Em sua viagem a Brumadinho, Gambassi percebeu que a questão não era sobre o significante “refugiado” ou sobre como ele é mobilizado. “A questão era sobre o que é considerado humano. Esse movimento de nomeação do migrante, na verdade, é mais uma das ficções a que a gente se filia para poder viver com segurança”, explica.
O caso do artista plástico Igor Vidor, brasileiro refugiado na Alemanha, trouxe também outros fluxos de sentido. Vidor, que, diferentemente de outros entrevistados, deu permissão para que o seu nome verdadeiro aparecesse, foi perseguido por uma milícia no Rio de Janeiro logo após o assassinato de Marielle Franco, em 2018. Ele foi ameaçado de morte inúmeras vezes e obteve acolhimento como refugiado junto a um instituto de artes alemão. “Pode parecer esquisito a gente pensar que o Brasil também produz refugiados”, diz a pesquisadora.
Direito à vida
A partir de dois corpora — um corpus formado por cinco refugiados (Haiti, Venezuela, Moçambique, Síria e Brasil) e outro, por cinco deslocados internos (Brumadinho) –, ela analisou dez relatos por meio dos quais questionou os processos de nomeação relativos à migração.
Em janeiro de 2020, pouco antes da pandemia de covid-19, a pesquisadora estava em campo para ouvir os relatos dos sobreviventes do desastre ambiental de Brumadinho, que matou 270 pessoas. Nesse momento, as entrevistas foram presenciais e Gambassi esteve sempre acompanhada. “[As entrevistas] eram com membros da comunidade ou com a família ou algum representante. Uma vereadora e um líder político comunitário me ajudaram a entrar nas casas das pessoas.” A pesquisadora relembra, emocionada, a forte impressão que a dimensão da dor daquelas pessoas lhe causou. Uma semana depois de ela ter retornado de Brumadinho, teve início o lockdown e as entrevistas passaram a ser online.
Alguns dizeres, segundo Gambassi, foram mais impactantes, como o da mãe que descreveu um cenário de guerra em Brumadinho. “Ela contou que todas as noites lavavam os contêineres onde colocavam os corpos encontrados na lama e a água passava em frente à casa dela. Sempre que via um contêiner, ela pensava se era o filho dela que estava ali…”
Os símbolos da guerra mencionada por aquela mãe eram os helicópteros que levavam os corpos, os sons, a devastação da cidade soterrada após o rompimento da barragem de rejeitos, a “invasão” pela imprensa e, até mesmo, a presença dos pesquisadores. “Eles não aguentavam mais esse assédio.

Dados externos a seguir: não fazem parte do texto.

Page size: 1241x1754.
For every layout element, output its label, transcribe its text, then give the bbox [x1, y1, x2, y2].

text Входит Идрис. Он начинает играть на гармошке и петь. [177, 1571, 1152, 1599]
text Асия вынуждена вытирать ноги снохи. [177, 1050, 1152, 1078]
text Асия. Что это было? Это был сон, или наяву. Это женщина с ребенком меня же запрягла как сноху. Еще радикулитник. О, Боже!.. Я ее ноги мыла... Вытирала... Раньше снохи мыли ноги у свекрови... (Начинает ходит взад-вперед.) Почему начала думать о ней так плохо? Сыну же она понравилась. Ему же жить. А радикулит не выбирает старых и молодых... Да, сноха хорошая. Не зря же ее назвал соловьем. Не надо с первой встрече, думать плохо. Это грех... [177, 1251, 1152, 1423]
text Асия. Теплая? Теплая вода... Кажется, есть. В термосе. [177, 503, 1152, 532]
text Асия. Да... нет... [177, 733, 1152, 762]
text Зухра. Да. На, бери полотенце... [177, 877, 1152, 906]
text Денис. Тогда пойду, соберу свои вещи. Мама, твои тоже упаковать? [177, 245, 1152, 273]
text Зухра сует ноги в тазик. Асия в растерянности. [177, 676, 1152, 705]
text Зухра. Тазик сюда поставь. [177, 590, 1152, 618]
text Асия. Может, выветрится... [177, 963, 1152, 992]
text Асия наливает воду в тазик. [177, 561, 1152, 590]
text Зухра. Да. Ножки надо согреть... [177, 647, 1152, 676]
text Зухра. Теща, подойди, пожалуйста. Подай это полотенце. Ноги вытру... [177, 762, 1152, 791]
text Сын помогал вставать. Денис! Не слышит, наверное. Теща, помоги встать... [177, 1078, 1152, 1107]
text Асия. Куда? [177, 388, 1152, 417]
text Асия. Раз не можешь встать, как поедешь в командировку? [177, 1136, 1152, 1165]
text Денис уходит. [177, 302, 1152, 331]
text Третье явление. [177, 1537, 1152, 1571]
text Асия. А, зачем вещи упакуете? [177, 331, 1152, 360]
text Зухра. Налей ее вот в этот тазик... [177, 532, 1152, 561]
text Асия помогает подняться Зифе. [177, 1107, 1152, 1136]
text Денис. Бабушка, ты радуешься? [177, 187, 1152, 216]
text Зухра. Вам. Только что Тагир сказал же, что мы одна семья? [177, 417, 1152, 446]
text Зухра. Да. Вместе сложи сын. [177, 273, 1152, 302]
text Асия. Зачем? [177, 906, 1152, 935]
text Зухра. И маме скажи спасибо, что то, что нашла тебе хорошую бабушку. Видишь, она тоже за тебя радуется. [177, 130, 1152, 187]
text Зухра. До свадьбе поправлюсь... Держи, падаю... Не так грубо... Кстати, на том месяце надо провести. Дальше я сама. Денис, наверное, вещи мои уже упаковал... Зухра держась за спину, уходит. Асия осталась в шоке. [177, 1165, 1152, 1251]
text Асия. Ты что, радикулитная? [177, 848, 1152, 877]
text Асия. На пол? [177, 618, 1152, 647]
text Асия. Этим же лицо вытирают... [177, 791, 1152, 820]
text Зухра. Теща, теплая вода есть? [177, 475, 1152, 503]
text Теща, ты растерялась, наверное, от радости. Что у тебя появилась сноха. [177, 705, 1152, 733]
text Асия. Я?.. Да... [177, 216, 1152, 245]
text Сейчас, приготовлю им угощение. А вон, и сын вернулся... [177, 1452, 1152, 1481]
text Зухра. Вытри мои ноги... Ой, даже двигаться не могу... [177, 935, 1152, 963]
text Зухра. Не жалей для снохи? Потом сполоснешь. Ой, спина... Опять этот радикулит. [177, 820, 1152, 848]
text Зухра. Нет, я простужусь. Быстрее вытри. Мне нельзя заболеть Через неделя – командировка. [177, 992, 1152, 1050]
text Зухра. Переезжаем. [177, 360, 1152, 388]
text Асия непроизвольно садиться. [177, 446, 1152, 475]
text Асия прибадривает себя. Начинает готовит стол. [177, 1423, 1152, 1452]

Viviam um esvaziamento constante. Eu tive pesadelos enquanto eu estive lá. Sonhei, por exemplo, que estava sendo soterrada. Foi horrível, muito intenso, a ponto de eu demorar para conseguir escrever a respeito”, relembra Gambassi.
Foi em Brumadinho que a pesquisadora afirma ter tido a certeza de que o termo refugiado não era apenas um dispositivo legal para garantir acesso a políticas públicas, mas uma espécie de destino. Nesse sentido, a pesquisa coloca em xeque as definições do que seja a condição humana. “Se essa ideia de estrangeiridade é ficção, a cidadania também é. A conclusão [da tese] caminhou mais para a percepção das questões dos direitos humanos e da vida”, conclui Gambassi.
Gambassi fazia parte, em 2020, do grupo multidisciplinar de pesquisa e ação Conflitos, Riscos e Impactos Associados a Barragens (Criab), da Unicamp, cujo coordenador geral é o professor Jefferson Picanço, do Instituto de Geociências (IG).
Sob a orientação da professora Coracini, Gambassi embasou suas análises na perspectiva da psicanálise de Sigmund Freud e Jacques Lacan, dos estudos discursivos de Michel Foucault e do movimento desconstrutivo de Jacques Derrida. “Para eu poder ser cidadão, tenho que definir o que é o outro, porque eu me identifico a partir da minha relação com o outro”, explica a pesquisadora, que fez toda a sua formação na Unicamp – graduação, mestrado e doutorado. A expectativa da pesquisadora é que a tese sirva como um suporte para oferecer outras formas de representação das pessoas refugiadas.